Yesterday saw the release of the third installment of the IPCC’s fifth assessment report – working group III’s summary for policymakers of its report on climate change mitigation. As usual, the event attracted much media attention, even before the official release date as leaked copies emerged.

One key message from working group III was the need for a tripling to quadrupling of low-carbon energy.

Not surprisingly, numerous outlets focused on the costs of such mitigation, which are, as reported by the Guardian, “eminently affordable”. The IPCC found that mitigation could reduce the expected annual economic growth rates of 1.3%-3% by 0.06%.

“People are not going to have to sacrifice their aspirations about improved standards of living,” Jim Skea of Imperial College London and a co-chair of the working group III team told the Guardian. “It is not a hair shirt change of lifestyle at all that is being envisaged and there is space for poorer countries to develop too.”

As ever with bills, the question of who pays is crucial. Investment in renewables and other low carbon sources needs to at least treble by the middle of the century, while money flowing into fossil fuels has to diminish, the BBC reported, adding that developed and developing countries have clashed in Berlin over who should make emisisons cuts and who should pay for the switch to low carbon energy, in an echo of the divisions found in UN negotations.

One of the surprising endorsements in the report is natural gas, according to the BBC. Science editor David Shukman said environmentalists will not like one suggestion that many governments will welcome as pragmatic: that gas could replace coal as a “bridging technology” to reduce emissions over the next few decades.

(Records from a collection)
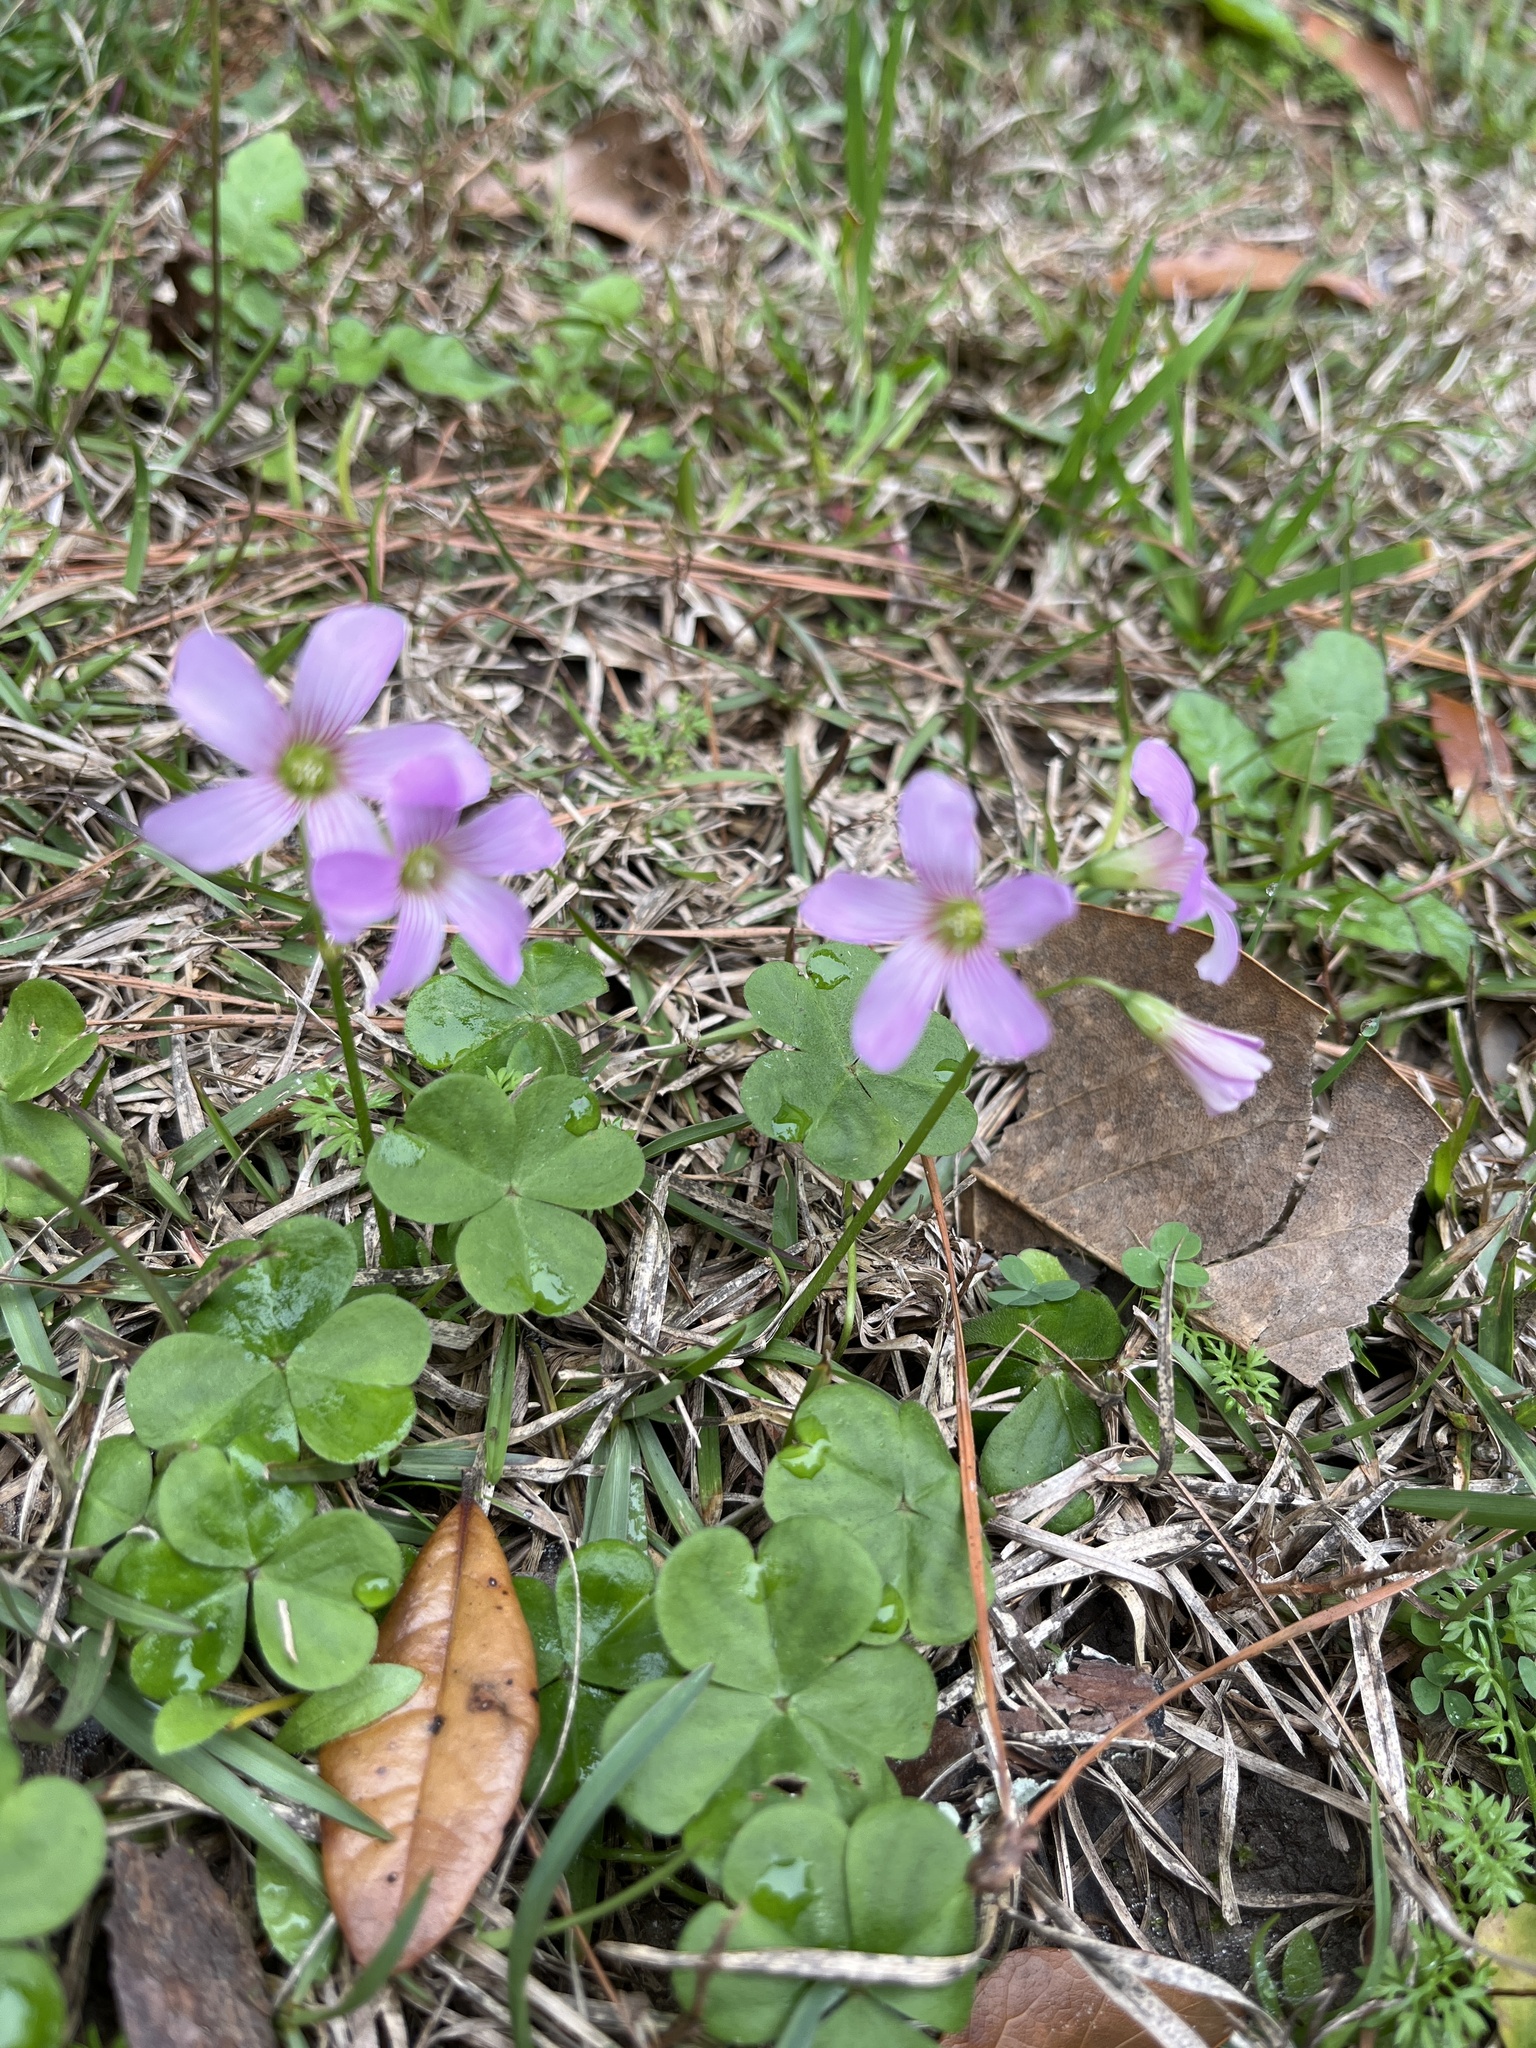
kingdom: Plantae
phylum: Tracheophyta
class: Magnoliopsida
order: Oxalidales
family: Oxalidaceae
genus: Oxalis
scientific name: Oxalis debilis
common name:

* Stated goal 1:
From the climate mitigation article, extract the stretch from "One of the surprising" through "next few decades.".
* Stated goal 2:
According to the climate mitigation article, by how much could mitigation reduce the expected annual economic growth rates?
* Stated goal 3:
Carry on the climate mitigation article from its final sentence.

* Task response 1:
One of the surprising endorsements in the report is natural gas, according to the BBC. Science editor David Shukman said environmentalists will not like one suggestion that many governments will welcome as pragmatic: that gas could replace coal as a “bridging technology” to reduce emissions over the next few decades.

* Task response 2:
By 0.06%.

* Task response 3:
Nuclear power and carbon capture and storage technology received more of a mixed reception from the IPCC. Indeed, one (external) expert considered that bioenergy carbon capture and storage (BECCS) may be a “Cinderella” technology. “I don’t know which fairytale figure it is, it may be Cinderella, or Sleeping Beauty,” Henrik Karlsson from Swedish company Biorecro told the BBC.

Cities could also be part of the solution. “Smart choices in urban planning and investment in public transport could help significantly lower greenhouse gas emissions, especially in developing countries,” reports the Guardian.

The Independent praised the IPCC’s summary for its “tidy form” at just 33 pages, and its inclusion of “snippets of encouraging news that may shake us from our fatalistic slumbers”.

If you’d like to get the message directly, you can watch video statements from a selection of the Working Group III co-chairs and lead-authors.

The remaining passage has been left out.